É recorrente na tradição greco-romana o tema da catábase, κατάβασις, que literalmente significa a ação de andar para baixo. Trata-se da descida de um herói ao mundo subterrâneo, denominado Hades, pelos gregos, e Infernos, pelos romanos, onde vivem as almas dos que já não existem, as denominadas sombras dos homens que um dia estiveram entre os vivos. Configura-se esta trajetória como um rito de passagem, uma vez que, ao retornar, realizando a anábase, ανάβασις, a ação de andar para cima, o herói volta transformado.
E como relacionar esse tema, ou melhor, essa trajetória do herói à clínica psicanalítica? Mais precisamente, à terapêutica analítica? No processo de associação livre, advinda das narrativas de cada paciente, há mergulhos, entradas, acessos catárticos ao inconsciente feitos pelo paciente, a regiões obscurecidas, onde estão marcados, fixados "pedaços" de sua história que por um motivo ou outro assim permaneceram, e que no hoje, e ao longo de sua vida ressurgem e se confundem com os sentimentos e com os acontecimentos do presente.
A terapia analítica, a Psicanálise, através da 'fala' (verbal e não verbal) do paciente, da associação livre e da escuta flutuante do analista, vem ao encontro desse processo transformador, e por isso mesmo catártico. Cada catábase vivenciada pelo paciente é um sopro de renovação, permitindo-lhe arrumar a casa interior, liberando-o de amarras, nas mais das vezes, não condizentes com a sua realidade atual, as quais estão em descompasso, geradoras de sofrimentos.
Quando nos deparamos com a escuta psicanalítica, nela identificamos o sentido de empatia, expressando o significado profundo de εμπαθής (εν+πάθος), 'afetado (com o sentido do latim 'adfectus'= disposição de alma), tocado, compartilhado', no entanto, amparado pelo amadurecimento advindo da experiência da análise pessoal do próprio analista, como também da supervisão e do estudo sistemático da teoria psicanalítica. Eis a arte!

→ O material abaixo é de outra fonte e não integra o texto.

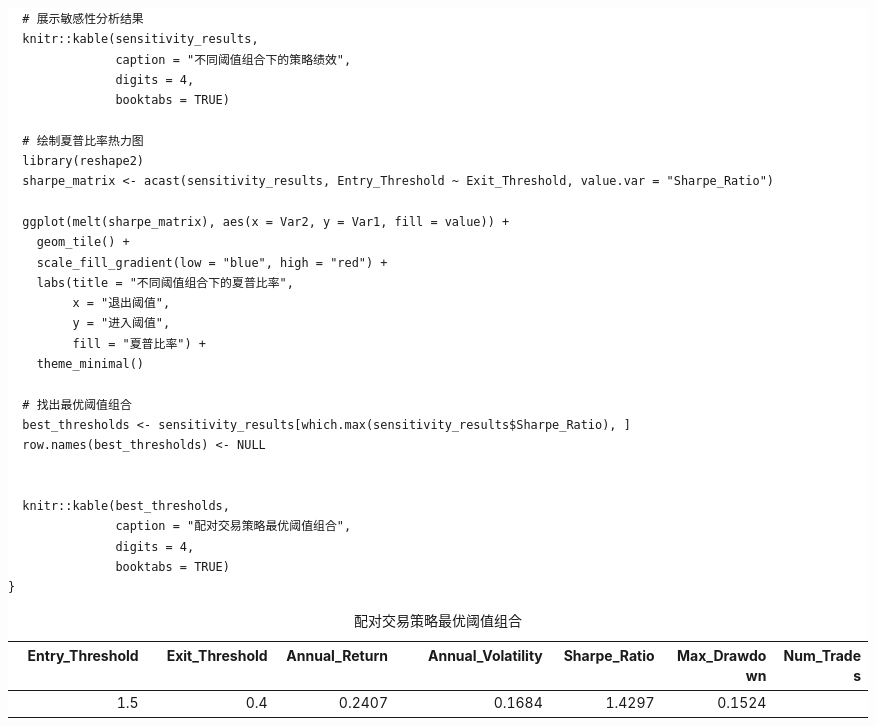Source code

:       # 展示敏感性分析结果
      knitr::kable(sensitivity_results, 
                   caption = "不同阈值组合下的策略绩效", 
                   digits = 4,
                   booktabs = TRUE)
      
      # 绘制夏普比率热力图
      library(reshape2)
      sharpe_matrix <- acast(sensitivity_results, Entry_Threshold ~ Exit_Threshold, value.var = "Sharpe_Ratio")
      
      ggplot(melt(sharpe_matrix), aes(x = Var2, y = Var1, fill = value)) +
        geom_tile() +
        scale_fill_gradient(low = "blue", high = "red") +
        labs(title = "不同阈值组合下的夏普比率",
             x = "退出阈值",
             y = "进入阈值",
             fill = "夏普比率") +
        theme_minimal()
      
      # 找出最优阈值组合
      best_thresholds <- sensitivity_results[which.max(sensitivity_results$Sharpe_Ratio), ]
      row.names(best_thresholds) <- NULL
      
      
      knitr::kable(best_thresholds, 
                   caption = "配对交易策略最优阈值组合", 
                   digits = 4,
                   booktabs = TRUE)
    }

<table>
<caption>配对交易策略最优阈值组合</caption>
<colgroup>
<col style="width: 16%" />
<col style="width: 15%" />
<col style="width: 14%" />
<col style="width: 18%" />
<col style="width: 13%" />
<col style="width: 13%" />
<col style="width: 11%" />
</colgroup>
<thead>
<tr>
<th style="text-align: right;">Entry_Threshold</th>
<th style="text-align: right;">Exit_Threshold</th>
<th style="text-align: right;">Annual_Return</th>
<th style="text-align: right;">Annual_Volatility</th>
<th style="text-align: right;">Sharpe_Ratio</th>
<th style="text-align: right;">Max_Drawdown</th>
<th style="text-align: right;">Num_Trades</th>
</tr>
</thead>
<tbody>
<tr>
<td style="text-align: right;">1.5</td>
<td style="text-align: right;">0.4</td>
<td style="text-align: right;">0.2407</td>
<td style="text-align: right;">0.1684</td>
<td style="text-align: right;">1.4297</td>
<td style="text-align: right;">0.1524</td>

O escutar para além do sentido auditivo, configurando-se o escutar como uma arte conforme designado acima, perpassa por esses pontos. Refinar a escuta requer lapidar a si mesmo, pois ser empático não passa unicamente pela instância intelectiva. Ela serve apenas como um instrumento, sobretudo para auxiliar na trajetória para dentro de si, em busca das próprias vivências.
Escutar o outro passa, primeiramente, por aprender a escutar a si mesmo, gerando o sentimento de empatia, que permite esse acontecimento fantástico e transformador chamado psicanálise.